Total params: 320033 (1.22 MB)
Trainable params: 320033 (1.22 MB)
Non-trainable params: 0 (0.00 Byte)
_________________________________________________________________
Epoch 1/10
Epoch 2/10
Epoch 3/10
Epoch 4/10
Epoch 5/10
Epoch 6/10
Epoch 7/10
Epoch 8/10
Epoch 9/10
Epoch 10/10
Test acc: 0.879


Not much improvement. However, for larger corpuses of text this wouldn't likely be the case.

Now, of course, some words are bound to occur more often than other no matter what the text is about. Words like "the", "and", "is", "it", and the like will almost always dominate your wordcount histograms. However, they're pretty useless features in a classification context. How can this be addressed?

Well, we can normalize the frequency using the tf-idf measure we introduced in the last lecture.
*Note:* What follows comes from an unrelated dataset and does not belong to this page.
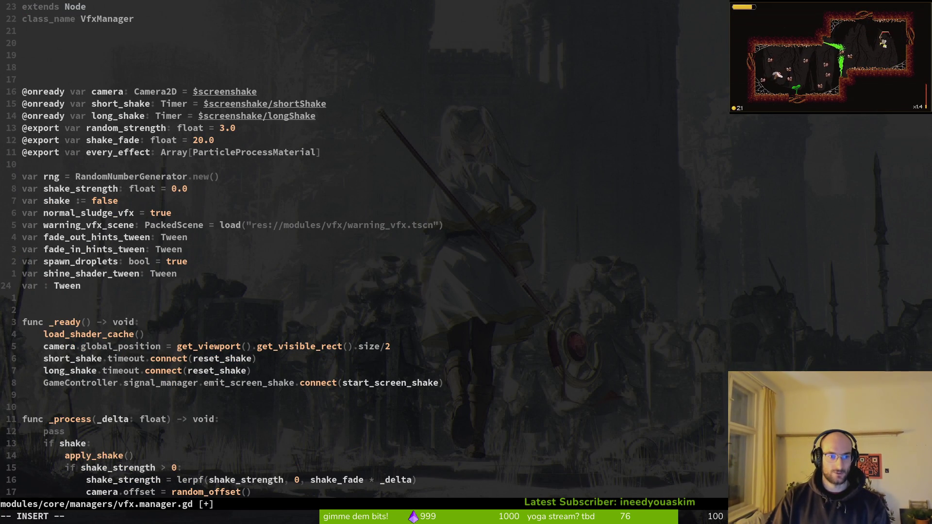
{"action": "key", "text": "Escape"}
In fact, it's one of the options for "output_mode".

In [40]:
text_vectorization = TextVectorization(ngrams = 2, max_tokens = 20000, output_mode = "tf_idf")
text_vectorization.adapt(text_only_train_ds)

tfidf_2gram_train_ds = train_ds.map(lambda x, y: (text_vectorization(x), y))
tfidf_2gram_val_ds = val_ds.map(lambda x, y: (text_vectorization(x), y))
tfidf_2gram_test_ds = test_ds.map(lambda x, y: (text_vectorization(x), y))

In [44]:
model = get_model()
model.summary()

model.fit(tfidf_2gram_train_ds.cache(),
          validation_data=tfidf_2gram_val_ds.cache(),
          epochs=10)
#model = keras.models.load_model("tfidf_2gram.keras")
print(f"Test acc: {model.evaluate(tfidf_2gram_test_ds)[1]:.3f}")

Model: "model_4"
_________________________________________________________________
 Layer (type)                Output Shape              Param #   
 input_5 (InputLayer)        [(None, 20000)]           0         
                                                                 
 dense_8 (Dense)             (None, 16)                320016    
                                                                 
 dense_9 (Dense)             (None, 1)                 17        
                                                                 
Total params: 320033 (1.22 MB)
Trainable params: 320033 (1.22 MB)
Non-trainable params: 0 (0.00 Byte)
_________________________________________________________________
Epoch 1/10
Epoch 2/10
Epoch 3/10
Epoch 4/10
Epoch 5/10
Epoch 6/10
Epoch 7/10
Epoch 8/10
Epoch 9/10
Epoch 10/10
Test acc: 0.873


Again, not a huge improvement here, but we'd probably see some gain on larger corpuses of text.

**Sequential Models**

As you might guess, there's more to be set about how we can take advantage of sequences of words. In fact, there's *much* more to be said. Too much to do justice to in this lecture. So, I'll just mention a few things, and encourage you to take an NLP or deep learning class, where they'll probably get into these in more depth.

* Recurrent neural networks (RNNs) are the type of neural network that you use for time series. Or, more broadly, for sequential data. As you might imagine, they can be useful for NLP. In fact, around 2016-2017 bidirectional RNNs (in particular, bidirectional LSTMs) were considered state of the art.

* In 2017 one of the most influential papers in the history of machine learning, titled "Attention Is All You Need", was published, and it introduced "transformer" models. One of the great applications of transformer models was NLP, and today NLP is almost universally done with transformers. It's a pretty cool subject.